(Data entries)
----

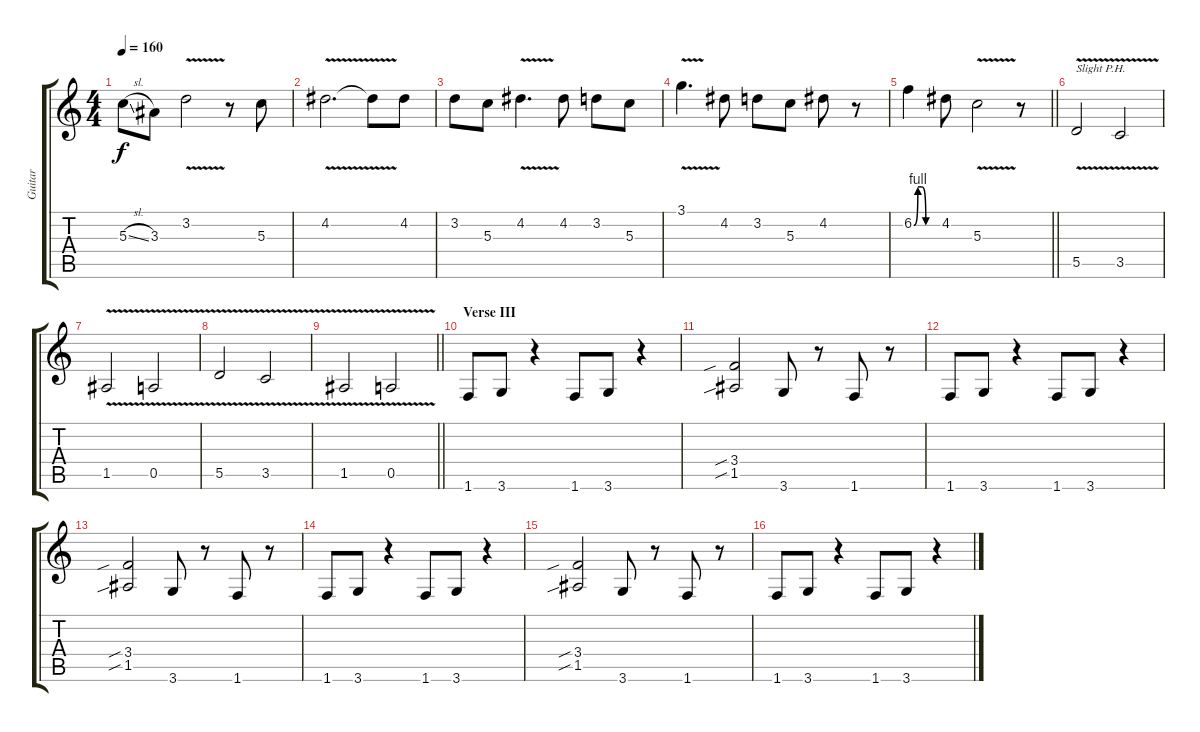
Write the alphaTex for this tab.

\track ("Guitar" "Guitar") {instrument distortionguitar}
\staff {score tabs}
\tuning (E4 B3 G3 D3 A2 E2) {hide}
\ts (4 4)
\tempo 160
\clef g2
\ks c
5.3{sl}.8{dy f} 3.3.8 3.2{v}.2 r.8 5.3.8 |
4.2{v}.2{d} 4.2{t}.8 4.2.8 |
3.2.8 5.3.8 4.2{v}.4{d} 4.2.8 3.2.8 5.3.8 |
3.1{v}.4{d} 4.2.8 3.2.8 5.3.8 4.2.8 r.8 |
\barLineRight lightlight
6.2{be (custom 0 0 10 4 20 4 30 0 60 0)}.4 4.2.8 5.3{v}.2 r.8 |
\section ("" "")
5.5{v}.2{txt "Slight P.H."} 3.5{v}.2 |
1.5{v}.2 0.5{v}.2 |
5.5{v}.2 3.5{v}.2 |
\barLineRight lightlight
1.5{v}.2 0.5{v}.2 |
\section ("" "Verse III")
1.6.8 3.6.8 r.4 1.6.8 3.6.8 r.4 |
(3.4{sib} 1.5{sib}).2 3.6.8 r.8 1.6.8 r.8 |
1.6.8 3.6.8 r.4 1.6.8 3.6.8 r.4 |
(3.4{sib} 1.5{sib}).2 3.6.8 r.8 1.6.8 r.8 |
1.6.8 3.6.8 r.4 1.6.8 3.6.8 r.4 |
(3.4{sib} 1.5{sib}).2 3.6.8 r.8 1.6.8 r.8 |
1.6.8 3.6.8 r.4 1.6.8 3.6.8 r.4
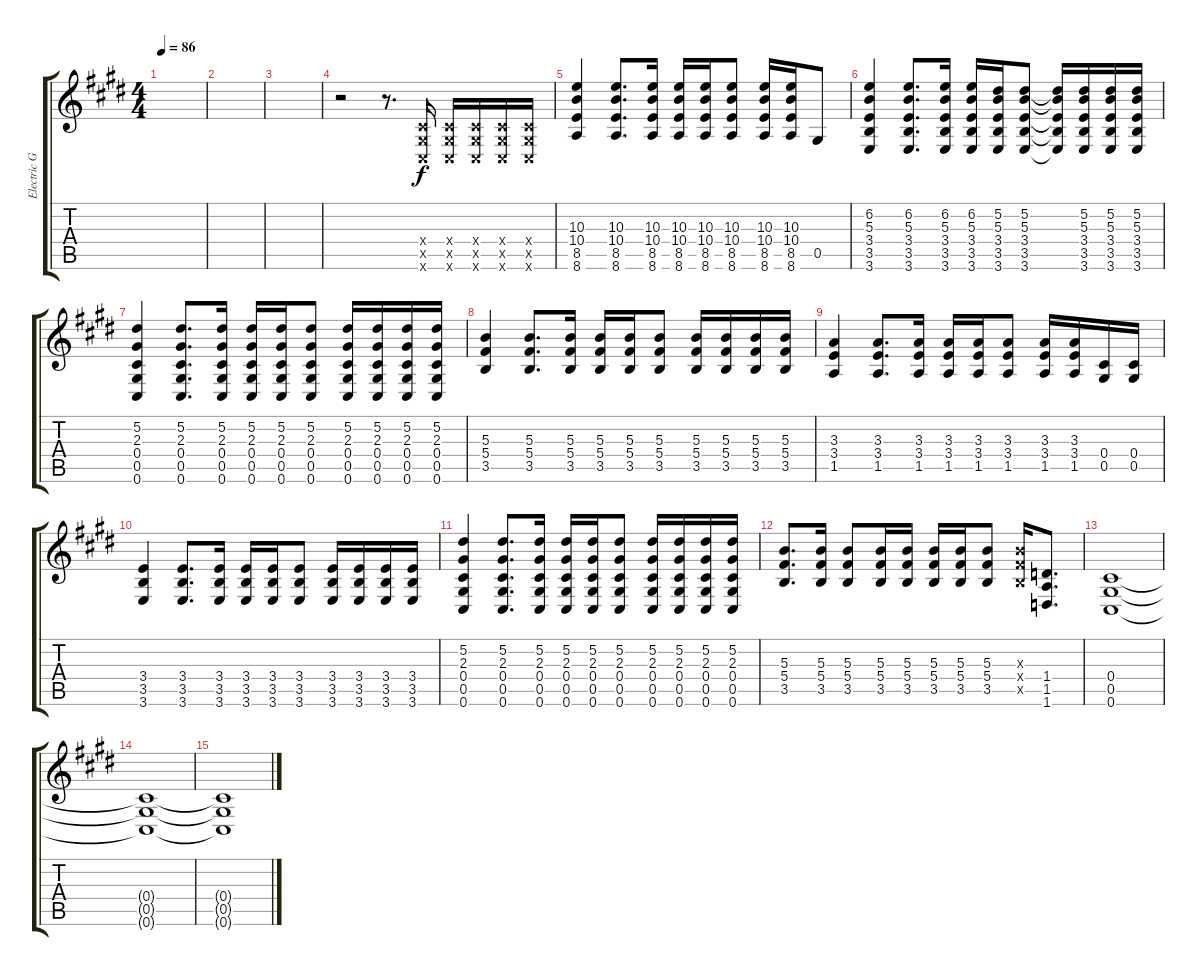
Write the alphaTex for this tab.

\track ("Electric Guitar" "Electric G") {instrument distortionguitar}
\staff {score tabs}
\tuning (Eb4 Bb3 Gb3 Db3 Ab2 Db2) {hide}
\ts (4 4)
\tempo 86
\clef g2
\ks e
|
|
|
r.2 r.8{d} (0.4{x} 0.5{x} 0.6{x}).16 (0.4{x} 0.5{x} 0.6{x}).16 (0.4{x} 0.5{x} 0.6{x}).16 (0.4{x} 0.5{x} 0.6{x}).16 (0.4{x} 0.5{x} 0.6{x}).16 |
(10.3 10.4 8.5 8.6).4 (10.3 10.4 8.5 8.6).8{d} (10.3 10.4 8.5 8.6).16 (10.3 10.4 8.5 8.6).16 (10.3 10.4 8.5 8.6).16 (10.3 10.4 8.5 8.6).8 (10.3 10.4 8.5 8.6).16 (10.3 10.4 8.5 8.6).16 0.5.8 |
(6.2 5.3 3.4 3.5 3.6).4 (6.2 5.3 3.4 3.5 3.6).8{d} (6.2 5.3 3.4 3.5 3.6).16 (6.2 5.3 3.4 3.5 3.6).16 (5.2 5.3 3.4 3.5 3.6).16 (5.2 5.3 3.4 3.5 3.6).8 (5.2{t} 5.3{t} 3.4{t} 3.5{t} 3.6{t}).16 (5.2 5.3 3.4 3.5 3.6).16 (5.2 5.3 3.4 3.5 3.6).16 (5.2 5.3 3.4 3.5 3.6).16 |
(5.2 2.3 0.4 0.5 0.6).4 (5.2 2.3 0.4 0.5 0.6).8{d} (5.2 2.3 0.4 0.5 0.6).16 (5.2 2.3 0.4 0.5 0.6).16 (5.2 2.3 0.4 0.5 0.6).16 (5.2 2.3 0.4 0.5 0.6).8 (5.2 2.3 0.4 0.5 0.6).16 (5.2 2.3 0.4 0.5 0.6).16 (5.2 2.3 0.4 0.5 0.6).16 (5.2 2.3 0.4 0.5 0.6).16 |
(5.3 5.4 3.5).4 (5.3 5.4 3.5).8{d} (5.3 5.4 3.5).16 (5.3 5.4 3.5).16 (5.3 5.4 3.5).16 (5.3 5.4 3.5).8 (5.3 5.4 3.5).16 (5.3 5.4 3.5).16 (5.3 5.4 3.5).16 (5.3 5.4 3.5).16 |
(3.3 3.4 1.5).4 (3.3 3.4 1.5).8{d} (3.3 3.4 1.5).16 (3.3 3.4 1.5).16 (3.3 3.4 1.5).16 (3.3 3.4 1.5).8 (3.3 3.4 1.5).16 (3.3 3.4 1.5).16 (0.4 0.5).16 (0.4 0.5).16 |
(3.4 3.5 3.6).4 (3.4 3.5 3.6).8{d} (3.4 3.5 3.6).16 (3.4 3.5 3.6).16 (3.4 3.5 3.6).16 (3.4 3.5 3.6).8 (3.4 3.5 3.6).16 (3.4 3.5 3.6).16 (3.4 3.5 3.6).16 (3.4 3.5 3.6).16 |
(5.2 2.3 0.4 0.5 0.6).4 (5.2 2.3 0.4 0.5 0.6).8{d} (5.2 2.3 0.4 0.5 0.6).16 (5.2 2.3 0.4 0.5 0.6).16 (5.2 2.3 0.4 0.5 0.6).16 (5.2 2.3 0.4 0.5 0.6).8 (5.2 2.3 0.4 0.5 0.6).16 (5.2 2.3 0.4 0.5 0.6).16 (5.2 2.3 0.4 0.5 0.6).16 (5.2 2.3 0.4 0.5 0.6).16 |
(5.3 5.4 3.5).8{d} (5.3 5.4 3.5).16 (5.3 5.4 3.5).8 (5.3 5.4 3.5).16 (5.3 5.4 3.5).16 (5.3 5.4 3.5).16 (5.3 5.4 3.5).16 (5.3 5.4 3.5).8 (5.3{x} 5.4{x} 3.5{x}).16 (1.4 1.5 1.6).8{d} |
(0.4 0.5 0.6).1 |
(0.4{t} 0.5{t} 0.6{t}).1 |
(0.4{t} 0.5{t} 0.6{t}).1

----

Direction> List each line above that includes the string "instrument", copying it in full.

Answer for the task>
\track ("Guitar" "Guitar") {instrument distortionguitar}
\track ("Electric Guitar" "Electric G") {instrument distortionguitar}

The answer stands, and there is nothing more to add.